***** Supplied data *****

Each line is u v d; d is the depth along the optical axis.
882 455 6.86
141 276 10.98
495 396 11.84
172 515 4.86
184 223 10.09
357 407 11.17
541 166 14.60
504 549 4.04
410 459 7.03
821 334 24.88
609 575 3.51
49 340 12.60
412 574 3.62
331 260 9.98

*****

- _Action item_: For each entry above, please make an exact copy.

- _Exercise output_:
Each line is u v d; d is the depth along the optical axis.
882 455 6.86
141 276 10.98
495 396 11.84
172 515 4.86
184 223 10.09
357 407 11.17
541 166 14.60
504 549 4.04
410 459 7.03
821 334 24.88
609 575 3.51
49 340 12.60
412 574 3.62
331 260 9.98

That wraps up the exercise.